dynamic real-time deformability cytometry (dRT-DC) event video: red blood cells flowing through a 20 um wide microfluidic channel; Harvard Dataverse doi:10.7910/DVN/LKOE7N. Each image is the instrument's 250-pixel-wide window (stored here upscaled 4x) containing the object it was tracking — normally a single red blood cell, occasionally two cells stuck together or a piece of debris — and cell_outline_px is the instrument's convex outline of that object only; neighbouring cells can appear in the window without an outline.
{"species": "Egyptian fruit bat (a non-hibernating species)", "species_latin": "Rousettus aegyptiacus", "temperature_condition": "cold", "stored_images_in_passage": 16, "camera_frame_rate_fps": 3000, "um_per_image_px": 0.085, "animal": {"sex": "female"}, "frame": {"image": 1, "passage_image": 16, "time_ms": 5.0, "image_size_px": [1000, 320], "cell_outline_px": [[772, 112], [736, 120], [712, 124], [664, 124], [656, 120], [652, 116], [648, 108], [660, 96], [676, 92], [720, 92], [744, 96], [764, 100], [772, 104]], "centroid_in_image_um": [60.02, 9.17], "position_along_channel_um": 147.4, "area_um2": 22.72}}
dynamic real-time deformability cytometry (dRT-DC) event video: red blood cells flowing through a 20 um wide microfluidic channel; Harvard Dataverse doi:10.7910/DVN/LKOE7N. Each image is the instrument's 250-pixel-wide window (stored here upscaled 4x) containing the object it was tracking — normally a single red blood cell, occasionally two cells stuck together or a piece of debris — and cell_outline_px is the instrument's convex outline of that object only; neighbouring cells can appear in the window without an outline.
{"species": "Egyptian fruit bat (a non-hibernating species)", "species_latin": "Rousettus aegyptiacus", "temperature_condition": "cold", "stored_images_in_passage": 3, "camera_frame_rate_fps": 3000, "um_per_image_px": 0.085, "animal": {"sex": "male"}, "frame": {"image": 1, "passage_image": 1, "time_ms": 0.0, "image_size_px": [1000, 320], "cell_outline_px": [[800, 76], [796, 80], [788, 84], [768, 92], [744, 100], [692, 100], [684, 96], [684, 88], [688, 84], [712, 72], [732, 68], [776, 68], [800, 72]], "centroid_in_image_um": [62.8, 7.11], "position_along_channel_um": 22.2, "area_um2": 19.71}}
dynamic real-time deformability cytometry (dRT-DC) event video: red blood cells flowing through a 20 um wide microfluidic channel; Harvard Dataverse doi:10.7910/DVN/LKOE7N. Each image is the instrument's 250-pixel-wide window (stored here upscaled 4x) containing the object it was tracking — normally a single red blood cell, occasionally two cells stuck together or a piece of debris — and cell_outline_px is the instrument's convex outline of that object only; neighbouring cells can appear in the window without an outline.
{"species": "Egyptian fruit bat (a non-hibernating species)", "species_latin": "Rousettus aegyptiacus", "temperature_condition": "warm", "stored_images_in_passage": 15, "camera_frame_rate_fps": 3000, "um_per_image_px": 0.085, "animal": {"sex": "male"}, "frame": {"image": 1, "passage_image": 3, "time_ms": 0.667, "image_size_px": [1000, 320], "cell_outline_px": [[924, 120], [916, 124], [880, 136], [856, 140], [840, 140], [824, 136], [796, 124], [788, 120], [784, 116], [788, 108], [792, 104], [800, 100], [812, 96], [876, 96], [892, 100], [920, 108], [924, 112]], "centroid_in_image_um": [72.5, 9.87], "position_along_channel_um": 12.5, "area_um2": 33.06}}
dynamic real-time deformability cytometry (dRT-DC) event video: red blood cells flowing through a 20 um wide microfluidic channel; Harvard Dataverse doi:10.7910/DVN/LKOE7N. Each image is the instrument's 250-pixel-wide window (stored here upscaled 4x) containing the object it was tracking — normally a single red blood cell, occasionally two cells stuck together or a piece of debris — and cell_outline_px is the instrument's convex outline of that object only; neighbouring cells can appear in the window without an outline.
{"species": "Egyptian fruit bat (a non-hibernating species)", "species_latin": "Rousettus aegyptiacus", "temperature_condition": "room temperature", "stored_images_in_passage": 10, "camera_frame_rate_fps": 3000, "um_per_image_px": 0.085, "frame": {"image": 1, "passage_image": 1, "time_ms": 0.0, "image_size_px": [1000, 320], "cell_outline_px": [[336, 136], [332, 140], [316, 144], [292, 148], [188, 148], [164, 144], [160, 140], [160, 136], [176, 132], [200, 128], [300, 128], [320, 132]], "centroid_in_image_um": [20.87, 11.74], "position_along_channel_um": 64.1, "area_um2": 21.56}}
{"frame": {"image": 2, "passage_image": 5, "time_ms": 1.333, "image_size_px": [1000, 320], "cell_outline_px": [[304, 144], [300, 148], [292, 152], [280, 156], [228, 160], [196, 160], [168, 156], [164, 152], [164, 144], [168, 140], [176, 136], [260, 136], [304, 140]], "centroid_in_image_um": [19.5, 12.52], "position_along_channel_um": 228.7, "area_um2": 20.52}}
__________
§ **DIRECTION**: Reproduce the entire listing word for word.

§ **THE REPLY**:
dynamic real-time deformability cytometry (dRT-DC) event video: red blood cells flowing through a 20 um wide microfluidic channel; Harvard Dataverse doi:10.7910/DVN/LKOE7N. Each image is the instrument's 250-pixel-wide window (stored here upscaled 4x) containing the object it was tracking — normally a single red blood cell, occasionally two cells stuck together or a piece of debris — and cell_outline_px is the instrument's convex outline of that object only; neighbouring cells can appear in the window without an outline.
{"species": "Egyptian fruit bat (a non-hibernating species)", "species_latin": "Rousettus aegyptiacus", "temperature_condition": "cold", "stored_images_in_passage": 16, "camera_frame_rate_fps": 3000, "um_per_image_px": 0.085, "animal": {"sex": "female"}, "frame": {"image": 1, "passage_image": 16, "time_ms": 5.0, "image_size_px": [1000, 320], "cell_outline_px": [[772, 112], [736, 120], [712, 124], [664, 124], [656, 120], [652, 116], [648, 108], [660, 96], [676, 92], [720, 92], [744, 96], [764, 100], [772, 104]], "centroid_in_image_um": [60.02, 9.17], "position_along_channel_um": 147.4, "area_um2": 22.72}}
dynamic real-time deformability cytometry (dRT-DC) event video: red blood cells flowing through a 20 um wide microfluidic channel; Harvard Dataverse doi:10.7910/DVN/LKOE7N. Each image is the instrument's 250-pixel-wide window (stored here upscaled 4x) containing the object it was tracking — normally a single red blood cell, occasionally two cells stuck together or a piece of debris — and cell_outline_px is the instrument's convex outline of that object only; neighbouring cells can appear in the window without an outline.
{"species": "Egyptian fruit bat (a non-hibernating species)", "species_latin": "Rousettus aegyptiacus", "temperature_condition": "cold", "stored_images_in_passage": 3, "camera_frame_rate_fps": 3000, "um_per_image_px": 0.085, "animal": {"sex": "male"}, "frame": {"image": 1, "passage_image": 1, "time_ms": 0.0, "image_size_px": [1000, 320], "cell_outline_px": [[800, 76], [796, 80], [788, 84], [768, 92], [744, 100], [692, 100], [684, 96], [684, 88], [688, 84], [712, 72], [732, 68], [776, 68], [800, 72]], "centroid_in_image_um": [62.8, 7.11], "position_along_channel_um": 22.2, "area_um2": 19.71}}
dynamic real-time deformability cytometry (dRT-DC) event video: red blood cells flowing through a 20 um wide microfluidic channel; Harvard Dataverse doi:10.7910/DVN/LKOE7N. Each image is the instrument's 250-pixel-wide window (stored here upscaled 4x) containing the object it was tracking — normally a single red blood cell, occasionally two cells stuck together or a piece of debris — and cell_outline_px is the instrument's convex outline of that object only; neighbouring cells can appear in the window without an outline.
{"species": "Egyptian fruit bat (a non-hibernating species)", "species_latin": "Rousettus aegyptiacus", "temperature_condition": "warm", "stored_images_in_passage": 15, "camera_frame_rate_fps": 3000, "um_per_image_px": 0.085, "animal": {"sex": "male"}, "frame": {"image": 1, "passage_image": 3, "time_ms": 0.667, "image_size_px": [1000, 320], "cell_outline_px": [[924, 120], [916, 124], [880, 136], [856, 140], [840, 140], [824, 136], [796, 124], [788, 120], [784, 116], [788, 108], [792, 104], [800, 100], [812, 96], [876, 96], [892, 100], [920, 108], [924, 112]], "centroid_in_image_um": [72.5, 9.87], "position_along_channel_um": 12.5, "area_um2": 33.06}}
dynamic real-time deformability cytometry (dRT-DC) event video: red blood cells flowing through a 20 um wide microfluidic channel; Harvard Dataverse doi:10.7910/DVN/LKOE7N. Each image is the instrument's 250-pixel-wide window (stored here upscaled 4x) containing the object it was tracking — normally a single red blood cell, occasionally two cells stuck together or a piece of debris — and cell_outline_px is the instrument's convex outline of that object only; neighbouring cells can appear in the window without an outline.
{"species": "Egyptian fruit bat (a non-hibernating species)", "species_latin": "Rousettus aegyptiacus", "temperature_condition": "room temperature", "stored_images_in_passage": 10, "camera_frame_rate_fps": 3000, "um_per_image_px": 0.085, "frame": {"image": 1, "passage_image": 1, "time_ms": 0.0, "image_size_px": [1000, 320], "cell_outline_px": [[336, 136], [332, 140], [316, 144], [292, 148], [188, 148], [164, 144], [160, 140], [160, 136], [176, 132], [200, 128], [300, 128], [320, 132]], "centroid_in_image_um": [20.87, 11.74], "position_along_channel_um": 64.1, "area_um2": 21.56}}
{"frame": {"image": 2, "passage_image": 5, "time_ms": 1.333, "image_size_px": [1000, 320], "cell_outline_px": [[304, 144], [300, 148], [292, 152], [280, 156], [228, 160], [196, 160], [168, 156], [164, 152], [164, 144], [168, 140], [176, 136], [260, 136], [304, 140]], "centroid_in_image_um": [19.5, 12.52], "position_along_channel_um": 228.7, "area_um2": 20.52}}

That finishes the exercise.